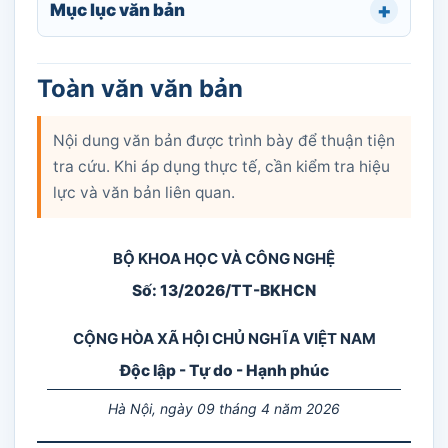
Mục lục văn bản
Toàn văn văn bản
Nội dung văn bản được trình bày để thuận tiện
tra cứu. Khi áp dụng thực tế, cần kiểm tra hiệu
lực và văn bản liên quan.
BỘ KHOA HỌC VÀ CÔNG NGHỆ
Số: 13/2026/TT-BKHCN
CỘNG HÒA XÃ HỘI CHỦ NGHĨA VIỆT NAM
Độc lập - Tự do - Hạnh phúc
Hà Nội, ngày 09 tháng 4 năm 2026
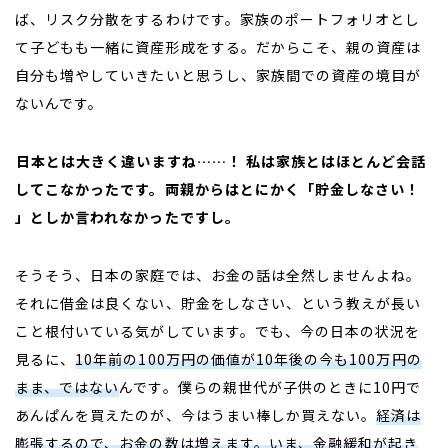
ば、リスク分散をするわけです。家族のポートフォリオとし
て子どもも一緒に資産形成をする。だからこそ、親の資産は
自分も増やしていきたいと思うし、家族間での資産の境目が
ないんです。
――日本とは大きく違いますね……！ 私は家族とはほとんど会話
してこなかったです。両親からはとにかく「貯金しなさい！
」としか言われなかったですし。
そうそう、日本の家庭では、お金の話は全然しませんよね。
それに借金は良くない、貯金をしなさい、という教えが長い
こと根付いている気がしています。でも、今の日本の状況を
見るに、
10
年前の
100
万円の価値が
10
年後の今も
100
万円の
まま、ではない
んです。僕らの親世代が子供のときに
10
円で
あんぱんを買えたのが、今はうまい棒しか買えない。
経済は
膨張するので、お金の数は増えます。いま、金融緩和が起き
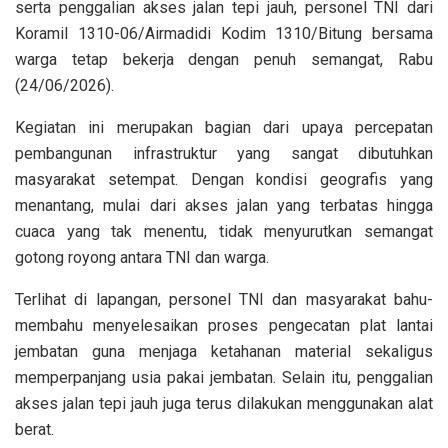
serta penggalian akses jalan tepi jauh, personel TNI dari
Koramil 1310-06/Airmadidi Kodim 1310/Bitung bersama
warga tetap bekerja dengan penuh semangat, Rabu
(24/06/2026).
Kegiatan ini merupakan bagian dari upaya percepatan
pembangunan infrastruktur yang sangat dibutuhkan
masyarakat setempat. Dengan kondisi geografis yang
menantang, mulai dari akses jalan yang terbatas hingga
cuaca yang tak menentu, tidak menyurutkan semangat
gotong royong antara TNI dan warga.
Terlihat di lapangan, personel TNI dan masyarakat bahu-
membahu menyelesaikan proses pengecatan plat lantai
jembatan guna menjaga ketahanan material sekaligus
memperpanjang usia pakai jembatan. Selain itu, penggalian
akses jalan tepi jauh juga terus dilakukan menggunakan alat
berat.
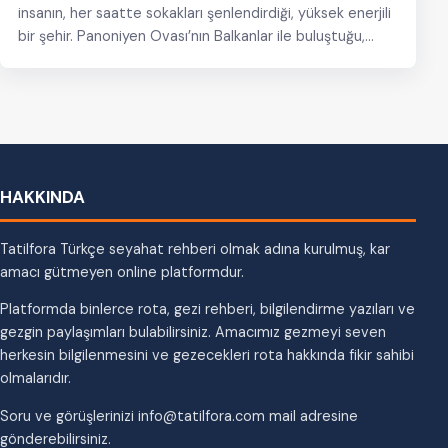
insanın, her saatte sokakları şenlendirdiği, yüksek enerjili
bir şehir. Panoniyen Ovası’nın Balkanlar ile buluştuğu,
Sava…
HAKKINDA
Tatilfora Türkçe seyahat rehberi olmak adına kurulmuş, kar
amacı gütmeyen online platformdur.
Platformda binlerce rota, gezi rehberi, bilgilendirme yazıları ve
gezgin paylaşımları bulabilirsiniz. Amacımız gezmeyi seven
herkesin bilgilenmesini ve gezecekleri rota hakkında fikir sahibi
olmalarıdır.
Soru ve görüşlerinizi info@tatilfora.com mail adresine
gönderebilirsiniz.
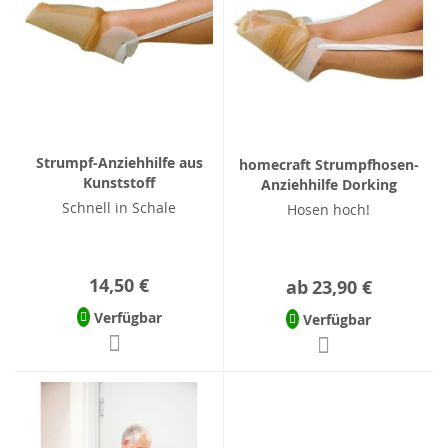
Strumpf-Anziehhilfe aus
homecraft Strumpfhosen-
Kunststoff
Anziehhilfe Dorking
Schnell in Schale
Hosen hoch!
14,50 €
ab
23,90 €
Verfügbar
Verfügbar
* * * * * * * * *
* _Instruction_: Copy all the text in the material above word for word, from the first page to the last, and leave the pictures out.

* _Response to the exercise_:
Mục lục văn bản
Toàn văn văn bản
Nội dung văn bản được trình bày để thuận tiện
tra cứu. Khi áp dụng thực tế, cần kiểm tra hiệu
lực và văn bản liên quan.
BỘ KHOA HỌC VÀ CÔNG NGHỆ
Số: 13/2026/TT-BKHCN
CỘNG HÒA XÃ HỘI CHỦ NGHĨA VIỆT NAM
Độc lập - Tự do - Hạnh phúc
Hà Nội, ngày 09 tháng 4 năm 2026
ば、リスク分散をするわけです。家族のポートフォリオとし
て子どもも一緒に資産形成をする。だからこそ、親の資産は
自分も増やしていきたいと思うし、家族間での資産の境目が
ないんです。
――日本とは大きく違いますね……！ 私は家族とはほとんど会話
してこなかったです。両親からはとにかく「貯金しなさい！
」としか言われなかったですし。
そうそう、日本の家庭では、お金の話は全然しませんよね。
それに借金は良くない、貯金をしなさい、という教えが長い
こと根付いている気がしています。でも、今の日本の状況を
見るに、
10
年前の
100
万円の価値が
10
年後の今も
100
万円の
まま、ではない
んです。僕らの親世代が子供のときに
10
円で
あんぱんを買えたのが、今はうまい棒しか買えない。
経済は
膨張するので、お金の数は増えます。いま、金融緩和が起き
serta penggalian akses jalan tepi jauh, personel TNI dari
Koramil 1310-06/Airmadidi Kodim 1310/Bitung bersama
warga tetap bekerja dengan penuh semangat, Rabu
(24/06/2026).
Kegiatan ini merupakan bagian dari upaya percepatan
pembangunan infrastruktur yang sangat dibutuhkan
masyarakat setempat. Dengan kondisi geografis yang
menantang, mulai dari akses jalan yang terbatas hingga
cuaca yang tak menentu, tidak menyurutkan semangat
gotong royong antara TNI dan warga.
Terlihat di lapangan, personel TNI dan masyarakat bahu-
membahu menyelesaikan proses pengecatan plat lantai
jembatan guna menjaga ketahanan material sekaligus
memperpanjang usia pakai jembatan. Selain itu, penggalian
akses jalan tepi jauh juga terus dilakukan menggunakan alat
berat.
insanın, her saatte sokakları şenlendirdiği, yüksek enerjili
bir şehir. Panoniyen Ovası’nın Balkanlar ile buluştuğu,
Sava…
HAKKINDA
Tatilfora Türkçe seyahat rehberi olmak adına kurulmuş, kar
amacı gütmeyen online platformdur.
Platformda binlerce rota, gezi rehberi, bilgilendirme yazıları ve
gezgin paylaşımları bulabilirsiniz. Amacımız gezmeyi seven
herkesin bilgilenmesini ve gezecekleri rota hakkında fikir sahibi
olmalarıdır.
Soru ve görüşlerinizi info@tatilfora.com mail adresine
gönderebilirsiniz.
Strumpf-Anziehhilfe aus
homecraft Strumpfhosen-
Kunststoff
Anziehhilfe Dorking
Schnell in Schale
Hosen hoch!
14,50 €
ab
23,90 €
Verfügbar
Verfügbar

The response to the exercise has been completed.